**Document segment**
------------------------------

531  Temperature Sensor Labs

531.1 Learning Objectives

By the end of this chapter, you will be able to:

• Interface DS18B20 sensors: Configure 1-Wire bus and read multiple temperature sensors on a single pin
• Understand thermocouple fundamentals: Learn how thermocouples generate temperature-dependent voltages
• Compare humidity sensors: Evaluate capacitive, resistive, and thermal conductivity sensing methods
• Implement temperature monitoring: Build robust temperature acquisition systems with proper wiring and pull-up resistors

531.2 Prerequisites

Sensor lab implementation workflow

Figure 531.1: AI-generated sensor lab workflow showing the complete implementation process

Required Knowledge:

• Sensor Fundamentals - Sensor types and characteristics
• Electronics Basics - Circuit fundamentals
• Sensor Circuits - Signal conditioning

Hardware Requirements:

• Arduino Uno/Nano or ESP32 development board
• Breadboard and jumper wires
• DS18B20 temperature sensor (or DHT22)

------------------------------

**Records**
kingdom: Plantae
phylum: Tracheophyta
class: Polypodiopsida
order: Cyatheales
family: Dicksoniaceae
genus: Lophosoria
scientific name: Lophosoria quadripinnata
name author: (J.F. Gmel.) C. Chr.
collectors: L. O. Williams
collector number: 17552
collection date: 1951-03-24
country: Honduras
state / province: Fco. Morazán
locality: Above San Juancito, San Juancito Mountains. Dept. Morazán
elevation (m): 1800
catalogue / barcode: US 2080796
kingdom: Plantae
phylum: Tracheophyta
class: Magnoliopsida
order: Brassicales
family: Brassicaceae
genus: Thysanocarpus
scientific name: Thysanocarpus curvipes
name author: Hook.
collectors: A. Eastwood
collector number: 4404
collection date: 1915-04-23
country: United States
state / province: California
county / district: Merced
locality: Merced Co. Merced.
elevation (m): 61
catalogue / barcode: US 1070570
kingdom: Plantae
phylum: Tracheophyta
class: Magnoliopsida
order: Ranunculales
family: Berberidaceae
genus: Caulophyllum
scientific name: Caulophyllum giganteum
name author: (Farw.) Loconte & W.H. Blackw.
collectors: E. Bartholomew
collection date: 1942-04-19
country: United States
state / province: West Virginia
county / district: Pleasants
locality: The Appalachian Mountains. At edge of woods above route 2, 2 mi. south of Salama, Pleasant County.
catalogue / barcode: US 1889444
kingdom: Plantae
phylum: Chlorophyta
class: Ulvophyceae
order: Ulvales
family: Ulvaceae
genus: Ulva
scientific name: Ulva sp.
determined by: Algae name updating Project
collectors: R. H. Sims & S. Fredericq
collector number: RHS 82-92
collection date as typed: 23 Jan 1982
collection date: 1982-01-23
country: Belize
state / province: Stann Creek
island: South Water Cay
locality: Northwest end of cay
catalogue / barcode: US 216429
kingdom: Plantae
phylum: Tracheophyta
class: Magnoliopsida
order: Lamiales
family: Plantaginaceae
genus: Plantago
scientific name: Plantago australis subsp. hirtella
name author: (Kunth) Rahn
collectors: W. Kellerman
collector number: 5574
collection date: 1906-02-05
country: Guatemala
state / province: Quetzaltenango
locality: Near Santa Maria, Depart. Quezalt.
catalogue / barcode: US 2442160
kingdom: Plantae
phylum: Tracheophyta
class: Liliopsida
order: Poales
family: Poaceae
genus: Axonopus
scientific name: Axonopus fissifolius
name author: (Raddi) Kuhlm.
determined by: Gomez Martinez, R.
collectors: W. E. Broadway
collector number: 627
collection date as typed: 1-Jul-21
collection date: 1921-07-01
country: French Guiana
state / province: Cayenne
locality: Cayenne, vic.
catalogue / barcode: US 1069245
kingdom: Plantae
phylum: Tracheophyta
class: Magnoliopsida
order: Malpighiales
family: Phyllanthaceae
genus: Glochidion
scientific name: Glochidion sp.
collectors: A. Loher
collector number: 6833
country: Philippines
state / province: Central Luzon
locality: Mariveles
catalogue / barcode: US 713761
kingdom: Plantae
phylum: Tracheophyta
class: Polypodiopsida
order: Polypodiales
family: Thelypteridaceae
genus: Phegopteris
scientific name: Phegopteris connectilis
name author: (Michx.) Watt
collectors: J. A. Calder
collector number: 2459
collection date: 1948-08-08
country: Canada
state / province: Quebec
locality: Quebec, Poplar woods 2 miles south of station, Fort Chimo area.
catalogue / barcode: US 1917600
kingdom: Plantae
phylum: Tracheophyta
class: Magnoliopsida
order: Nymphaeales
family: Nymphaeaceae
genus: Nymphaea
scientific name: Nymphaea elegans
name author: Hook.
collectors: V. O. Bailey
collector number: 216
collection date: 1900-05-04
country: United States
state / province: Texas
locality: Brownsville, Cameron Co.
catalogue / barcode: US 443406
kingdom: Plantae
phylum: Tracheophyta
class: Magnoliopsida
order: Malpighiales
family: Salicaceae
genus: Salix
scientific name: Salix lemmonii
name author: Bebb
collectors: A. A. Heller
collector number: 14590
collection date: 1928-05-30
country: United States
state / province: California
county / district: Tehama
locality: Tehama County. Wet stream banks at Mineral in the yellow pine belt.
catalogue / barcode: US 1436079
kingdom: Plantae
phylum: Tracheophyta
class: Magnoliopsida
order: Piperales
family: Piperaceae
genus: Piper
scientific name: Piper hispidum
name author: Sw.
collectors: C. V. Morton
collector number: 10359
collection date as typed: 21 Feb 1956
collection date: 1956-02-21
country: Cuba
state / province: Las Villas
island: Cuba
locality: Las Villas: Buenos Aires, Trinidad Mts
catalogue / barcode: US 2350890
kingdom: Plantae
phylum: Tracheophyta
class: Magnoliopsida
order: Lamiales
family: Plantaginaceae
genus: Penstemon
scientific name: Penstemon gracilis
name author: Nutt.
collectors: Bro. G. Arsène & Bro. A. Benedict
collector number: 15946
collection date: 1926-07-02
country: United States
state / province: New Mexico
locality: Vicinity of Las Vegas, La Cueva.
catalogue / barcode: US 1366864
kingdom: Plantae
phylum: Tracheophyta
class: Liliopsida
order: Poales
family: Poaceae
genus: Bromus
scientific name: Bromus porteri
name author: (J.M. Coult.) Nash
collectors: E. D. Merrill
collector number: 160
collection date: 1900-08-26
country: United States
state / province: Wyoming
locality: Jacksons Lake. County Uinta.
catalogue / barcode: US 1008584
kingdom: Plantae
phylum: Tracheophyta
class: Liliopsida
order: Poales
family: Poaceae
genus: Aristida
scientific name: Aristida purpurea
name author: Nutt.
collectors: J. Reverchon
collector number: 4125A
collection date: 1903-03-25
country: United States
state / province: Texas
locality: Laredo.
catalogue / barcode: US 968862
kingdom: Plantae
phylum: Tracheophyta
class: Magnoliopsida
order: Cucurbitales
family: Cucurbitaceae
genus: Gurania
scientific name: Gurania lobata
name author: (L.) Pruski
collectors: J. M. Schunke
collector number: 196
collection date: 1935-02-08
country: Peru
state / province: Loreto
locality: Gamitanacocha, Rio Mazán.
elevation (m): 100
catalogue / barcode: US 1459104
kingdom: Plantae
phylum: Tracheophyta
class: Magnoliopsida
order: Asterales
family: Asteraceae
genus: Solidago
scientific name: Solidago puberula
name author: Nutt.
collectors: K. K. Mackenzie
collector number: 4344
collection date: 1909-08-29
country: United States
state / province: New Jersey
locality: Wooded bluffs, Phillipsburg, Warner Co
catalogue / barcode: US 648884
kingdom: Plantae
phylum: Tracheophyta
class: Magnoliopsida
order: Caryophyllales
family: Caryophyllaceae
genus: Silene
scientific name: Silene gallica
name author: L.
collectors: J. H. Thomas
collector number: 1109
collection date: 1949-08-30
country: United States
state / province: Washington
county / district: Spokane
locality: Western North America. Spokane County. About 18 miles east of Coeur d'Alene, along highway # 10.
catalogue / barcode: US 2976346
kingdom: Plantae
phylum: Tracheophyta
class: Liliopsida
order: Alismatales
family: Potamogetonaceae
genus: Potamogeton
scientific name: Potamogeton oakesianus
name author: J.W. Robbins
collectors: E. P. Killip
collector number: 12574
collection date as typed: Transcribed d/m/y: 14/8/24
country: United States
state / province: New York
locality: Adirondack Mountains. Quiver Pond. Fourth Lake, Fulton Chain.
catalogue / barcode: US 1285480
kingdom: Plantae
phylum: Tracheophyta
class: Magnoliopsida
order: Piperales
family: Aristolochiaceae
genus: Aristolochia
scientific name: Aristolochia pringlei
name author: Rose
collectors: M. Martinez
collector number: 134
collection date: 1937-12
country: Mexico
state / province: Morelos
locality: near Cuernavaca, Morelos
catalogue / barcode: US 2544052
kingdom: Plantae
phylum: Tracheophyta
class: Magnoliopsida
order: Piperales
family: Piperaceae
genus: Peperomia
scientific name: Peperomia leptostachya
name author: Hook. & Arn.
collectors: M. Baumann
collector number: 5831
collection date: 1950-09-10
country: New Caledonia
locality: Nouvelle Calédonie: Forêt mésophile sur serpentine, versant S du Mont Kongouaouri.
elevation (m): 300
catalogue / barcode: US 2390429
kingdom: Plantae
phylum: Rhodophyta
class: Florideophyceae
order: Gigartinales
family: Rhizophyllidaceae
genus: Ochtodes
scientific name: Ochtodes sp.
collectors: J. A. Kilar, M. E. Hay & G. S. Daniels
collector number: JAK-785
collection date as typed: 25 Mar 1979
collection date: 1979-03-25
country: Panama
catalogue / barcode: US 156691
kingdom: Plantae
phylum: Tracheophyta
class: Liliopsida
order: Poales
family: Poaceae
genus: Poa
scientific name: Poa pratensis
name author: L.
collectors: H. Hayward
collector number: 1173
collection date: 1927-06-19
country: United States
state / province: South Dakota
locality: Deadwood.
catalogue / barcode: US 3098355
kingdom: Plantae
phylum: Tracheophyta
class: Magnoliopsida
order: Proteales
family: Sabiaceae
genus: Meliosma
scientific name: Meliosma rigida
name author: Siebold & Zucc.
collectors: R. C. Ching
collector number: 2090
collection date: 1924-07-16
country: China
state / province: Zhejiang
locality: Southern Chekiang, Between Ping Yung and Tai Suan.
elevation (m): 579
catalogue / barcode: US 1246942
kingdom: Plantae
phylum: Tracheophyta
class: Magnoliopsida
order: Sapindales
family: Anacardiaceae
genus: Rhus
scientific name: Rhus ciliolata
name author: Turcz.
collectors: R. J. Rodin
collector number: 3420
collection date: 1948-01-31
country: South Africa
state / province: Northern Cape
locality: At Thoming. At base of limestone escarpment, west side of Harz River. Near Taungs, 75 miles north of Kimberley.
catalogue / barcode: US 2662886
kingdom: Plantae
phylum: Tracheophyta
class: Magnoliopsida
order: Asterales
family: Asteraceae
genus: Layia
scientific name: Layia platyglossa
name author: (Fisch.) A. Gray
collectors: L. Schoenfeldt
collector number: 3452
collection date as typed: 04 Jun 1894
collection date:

------------------------------

**Set problem**
Could you quote the temperature sensor labs page above in full, word for word?

**Written reply**
531  Temperature Sensor Labs

531.1 Learning Objectives

By the end of this chapter, you will be able to:

• Interface DS18B20 sensors: Configure 1-Wire bus and read multiple temperature sensors on a single pin
• Understand thermocouple fundamentals: Learn how thermocouples generate temperature-dependent voltages
• Compare humidity sensors: Evaluate capacitive, resistive, and thermal conductivity sensing methods
• Implement temperature monitoring: Build robust temperature acquisition systems with proper wiring and pull-up resistors

531.2 Prerequisites

Sensor lab implementation workflow

Figure 531.1: AI-generated sensor lab workflow showing the complete implementation process

Required Knowledge:

• Sensor Fundamentals - Sensor types and characteristics
• Electronics Basics - Circuit fundamentals
• Sensor Circuits - Signal conditioning

Hardware Requirements:

• Arduino Uno/Nano or ESP32 development board
• Breadboard and jumper wires
• DS18B20 temperature sensor (or DHT22)